Binary classification with vision_learner

smorrin · April 5, 2024, 2:37pm

I’m currently trying to finetune as resnet model to a binary classification dataset. However, when looking at the layers, fastai uses an output layer with two output features with crossentropy loss. Howevery, what I want to do is to use one output layer that will be passed through a sigmoid function with mse loss. How can I acheive that?

smorrin · April 5, 2024, 3:58pm

I’ve figured it out myself, here’s the solution I used:

I’ve used the datablocks API to create a datablock with a regression target (that will be 0 or 1) as well as a custom labeling function that outputs 0 or 1.
I’ve used a custom accuracy metric (I’ll post the source code below)
I’ve manually added a sigmoid layer to the model’s head.

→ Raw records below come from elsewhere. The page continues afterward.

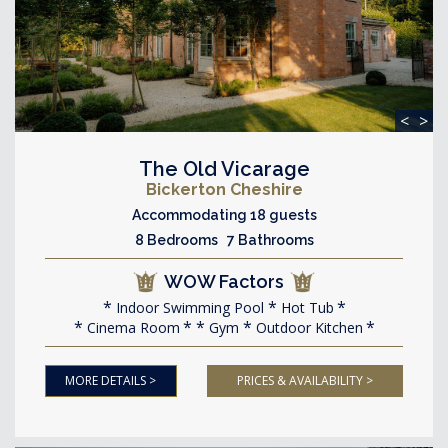
<
>
The Old Vicarage
Bickerton Cheshire
Accommodating 18 guests
8 Bedrooms 7 Bathrooms
WOW Factors
Indoor Swimming Pool
Hot Tub
Cinema Room
Gym
Outdoor Kitchen
MORE DETAILS >
PRICES & AVAILABILITY >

Here’s what datablock I used:

block = DataBlock(
    blocks=(ImageBlock, RegressionBlock(n_out=1)),
    get_items=get_image_files,
    # I'm trying to predict skin cancer, so in my case the "positive" label will be "Malignant"
    get_y=lambda path : parent_label(path) == "Malignant",
    batch_tfms=aug_transforms()
)

Here’s my custom accuracy metric:

def binary_acc(y_true, y_pred):
    dist = torch.abs(y_true - y_pred)
    return torch.where(dist < 0.5, 1.0, 0.0).mean()

binary_acc_metric = AccumMetric(binary_acc)

learner = vision_learner(dls, resnet18, metrics=[binary_acc_metric])

And here’s how I edited the models head:
learner.model[-1].append(nn.Sigmoid())

I hope this is helpful to anyone having the same problem.